Extracted records:
+--

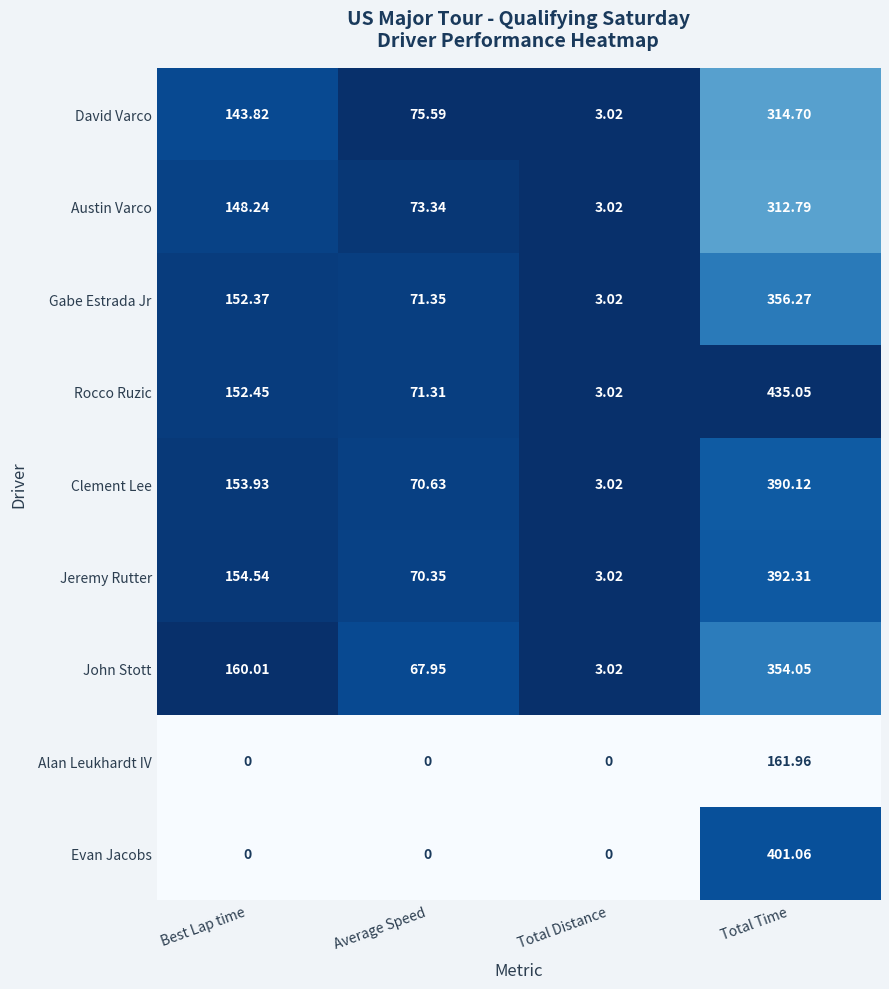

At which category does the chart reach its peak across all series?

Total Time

+--

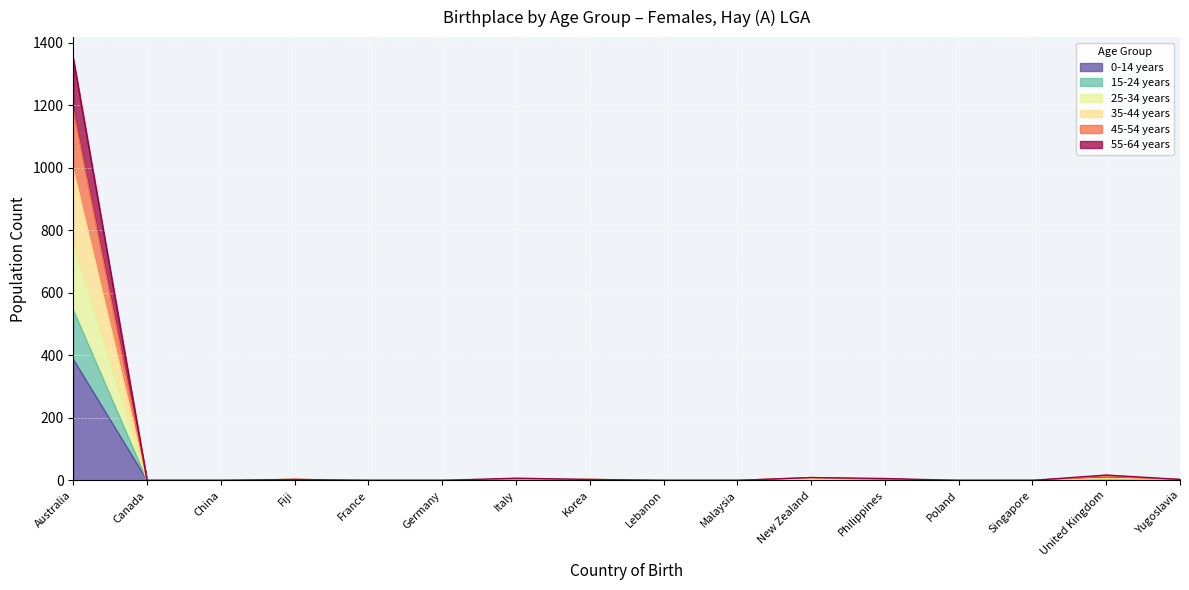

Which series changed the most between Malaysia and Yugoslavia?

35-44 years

+--

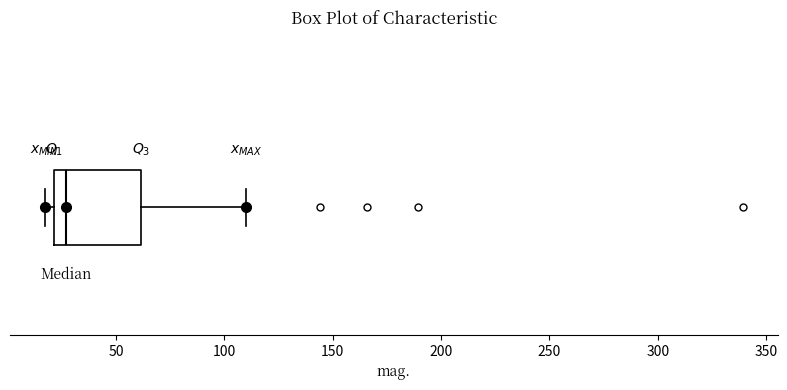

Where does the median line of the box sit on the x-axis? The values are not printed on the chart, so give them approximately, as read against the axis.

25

+--

Work required: Count the lines of the records that contain the string "series", treating case as significant, and give only the number.

Written response: 2